Yesterday, as I held my greatest treasure in my arms while tears flowed freely, feeling the gasping convulsions associated with the sobbing of a broken heart, and listening to the quiet whisperings of a woman so torn that life had reached a breaking point, I quietly wondered if those tears could be converted into tears of joy.

I didn't do so well at it.

The only thing that seemed to break into the thoughts were "when life is in the toilet, it just really seems crappy," which actually resulted in quite a few potty puns (and not just from me, though I may have been a purveyor of most) and one slight smile that cracked through.

When I stopped doing one task and said "there's just one more thing I need to do real quick" (I STILL purport that what she thought was not what I meant), and she cracked up, I took that as the biggest victory of the day.  I'd rather think about that smile than about selling the car, fixing things, or getting the media player at home fixed.  I didn't care about the ongoing issues between neighbors, nor the guy I saw walking out of Home Depot carrying a handgun on his belt.  I didn't care about running to grab door latch hardware, or getting things organized.

I had a smile... from HER.  The BEST thing to happen all weekend.  It was sorely needed - and we both knew it.

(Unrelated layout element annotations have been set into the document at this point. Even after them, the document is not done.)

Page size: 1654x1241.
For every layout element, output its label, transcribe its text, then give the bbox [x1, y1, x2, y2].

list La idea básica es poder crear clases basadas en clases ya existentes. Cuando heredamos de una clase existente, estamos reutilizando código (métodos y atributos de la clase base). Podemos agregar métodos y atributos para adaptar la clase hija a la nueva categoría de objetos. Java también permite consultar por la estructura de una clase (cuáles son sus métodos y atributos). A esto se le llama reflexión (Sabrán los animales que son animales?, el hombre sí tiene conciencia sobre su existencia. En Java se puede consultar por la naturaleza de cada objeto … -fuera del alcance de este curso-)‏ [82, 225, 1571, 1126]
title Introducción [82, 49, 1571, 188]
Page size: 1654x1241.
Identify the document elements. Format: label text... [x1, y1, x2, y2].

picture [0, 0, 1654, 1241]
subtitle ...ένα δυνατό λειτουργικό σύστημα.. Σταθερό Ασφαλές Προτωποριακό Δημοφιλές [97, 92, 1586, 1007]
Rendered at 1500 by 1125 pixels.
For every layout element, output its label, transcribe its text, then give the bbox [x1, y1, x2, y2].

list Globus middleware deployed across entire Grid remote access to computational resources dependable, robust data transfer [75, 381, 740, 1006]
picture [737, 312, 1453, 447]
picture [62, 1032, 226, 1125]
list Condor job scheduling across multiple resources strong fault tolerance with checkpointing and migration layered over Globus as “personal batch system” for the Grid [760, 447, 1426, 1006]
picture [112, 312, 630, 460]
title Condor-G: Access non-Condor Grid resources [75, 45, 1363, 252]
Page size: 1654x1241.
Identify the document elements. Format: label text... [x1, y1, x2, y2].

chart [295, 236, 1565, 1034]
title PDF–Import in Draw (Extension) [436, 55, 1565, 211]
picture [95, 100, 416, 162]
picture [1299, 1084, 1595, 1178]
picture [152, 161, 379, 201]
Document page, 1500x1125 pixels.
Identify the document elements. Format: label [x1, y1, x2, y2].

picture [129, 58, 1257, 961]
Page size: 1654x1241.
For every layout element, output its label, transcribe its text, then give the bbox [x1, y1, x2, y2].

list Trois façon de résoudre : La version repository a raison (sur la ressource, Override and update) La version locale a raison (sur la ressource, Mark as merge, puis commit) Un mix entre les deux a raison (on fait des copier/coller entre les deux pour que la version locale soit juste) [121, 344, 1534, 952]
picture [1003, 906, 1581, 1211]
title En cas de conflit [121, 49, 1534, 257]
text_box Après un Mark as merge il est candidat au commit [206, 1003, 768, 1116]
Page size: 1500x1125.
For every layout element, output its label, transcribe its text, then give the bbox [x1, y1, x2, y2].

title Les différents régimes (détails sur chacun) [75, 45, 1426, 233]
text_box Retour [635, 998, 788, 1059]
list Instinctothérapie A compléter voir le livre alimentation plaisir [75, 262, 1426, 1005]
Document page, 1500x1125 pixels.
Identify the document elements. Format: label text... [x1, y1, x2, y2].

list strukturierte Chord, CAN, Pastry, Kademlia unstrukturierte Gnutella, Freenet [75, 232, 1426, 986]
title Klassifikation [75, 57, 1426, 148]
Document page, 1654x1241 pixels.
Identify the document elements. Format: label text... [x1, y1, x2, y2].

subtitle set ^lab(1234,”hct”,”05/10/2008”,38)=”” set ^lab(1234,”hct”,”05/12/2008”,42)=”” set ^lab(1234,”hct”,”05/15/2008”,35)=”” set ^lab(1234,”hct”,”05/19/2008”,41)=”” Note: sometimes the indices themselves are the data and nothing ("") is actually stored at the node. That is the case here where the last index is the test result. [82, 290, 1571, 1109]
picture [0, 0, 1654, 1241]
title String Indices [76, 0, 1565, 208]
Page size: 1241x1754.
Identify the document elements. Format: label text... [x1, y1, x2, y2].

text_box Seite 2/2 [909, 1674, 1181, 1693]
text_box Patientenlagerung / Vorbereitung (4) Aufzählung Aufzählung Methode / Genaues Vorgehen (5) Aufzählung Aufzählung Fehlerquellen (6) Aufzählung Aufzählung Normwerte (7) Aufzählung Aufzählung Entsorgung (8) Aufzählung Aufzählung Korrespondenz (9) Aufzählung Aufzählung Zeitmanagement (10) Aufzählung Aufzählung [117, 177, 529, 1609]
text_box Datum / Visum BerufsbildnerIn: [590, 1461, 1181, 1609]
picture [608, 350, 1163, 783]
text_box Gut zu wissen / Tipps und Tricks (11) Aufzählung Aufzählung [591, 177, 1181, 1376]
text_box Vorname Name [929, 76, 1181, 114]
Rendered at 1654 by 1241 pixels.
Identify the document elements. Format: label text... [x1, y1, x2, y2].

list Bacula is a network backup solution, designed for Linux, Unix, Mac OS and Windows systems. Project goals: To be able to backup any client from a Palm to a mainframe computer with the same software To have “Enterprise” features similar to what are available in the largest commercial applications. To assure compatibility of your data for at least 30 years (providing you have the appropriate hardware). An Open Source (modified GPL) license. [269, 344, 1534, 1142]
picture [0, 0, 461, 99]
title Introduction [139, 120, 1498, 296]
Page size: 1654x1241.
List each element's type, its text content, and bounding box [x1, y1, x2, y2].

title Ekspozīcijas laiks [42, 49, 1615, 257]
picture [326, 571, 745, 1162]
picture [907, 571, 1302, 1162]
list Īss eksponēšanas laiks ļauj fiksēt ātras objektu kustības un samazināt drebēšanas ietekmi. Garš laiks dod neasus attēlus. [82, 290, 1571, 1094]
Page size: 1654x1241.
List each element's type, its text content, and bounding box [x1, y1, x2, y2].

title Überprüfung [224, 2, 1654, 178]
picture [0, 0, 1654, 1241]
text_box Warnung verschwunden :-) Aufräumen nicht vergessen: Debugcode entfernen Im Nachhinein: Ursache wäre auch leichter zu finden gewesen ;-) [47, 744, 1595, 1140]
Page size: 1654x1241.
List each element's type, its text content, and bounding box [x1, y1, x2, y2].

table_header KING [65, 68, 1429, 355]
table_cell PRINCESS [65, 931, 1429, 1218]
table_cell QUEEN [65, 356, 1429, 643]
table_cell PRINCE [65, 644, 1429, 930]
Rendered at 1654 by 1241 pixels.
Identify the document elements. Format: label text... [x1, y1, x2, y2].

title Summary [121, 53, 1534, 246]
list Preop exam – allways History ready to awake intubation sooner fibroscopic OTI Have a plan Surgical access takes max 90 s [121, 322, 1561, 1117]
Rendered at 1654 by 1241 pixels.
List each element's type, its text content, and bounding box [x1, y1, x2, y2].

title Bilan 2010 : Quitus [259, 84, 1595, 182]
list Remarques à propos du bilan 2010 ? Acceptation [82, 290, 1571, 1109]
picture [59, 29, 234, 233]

It's been said that infertility is like a death in the family.  That is true.  The problem is that this "death in the family" doesn't end because the pain never subsides.  A friend becoming pregnant can cause the death to happen again.  Not being selected with a possible adoption can cause it to happen again.  Being around people that aren't aware (they may be sensitive enough, but just have no idea to even think about infertility - an out-of-sight-out-of-mind thing) can cause the pain.  Even thinking about the future can cause that hopeless loss we deal with day in and day out.  We live in a culture where babies are expected - and that dynamic is also something that causes the pain again, and again, and again.

None of this was caused by that this weekend.  It just happened.  And it keeps on happening.  Strong is the woman that stands tall.  Powerful is the wife that, when she has nothing else to give, gives just a little bit more.  Amazing is the girl that dons a happy face while trying to visit the sick, worry about the widows, and care for the needy.  Incredible is the lady that pushes forward, even when all seems lost.

She essentially laughs in the face of infertility, but she does it with tears.  Oh, how my heart aches for that fine woman!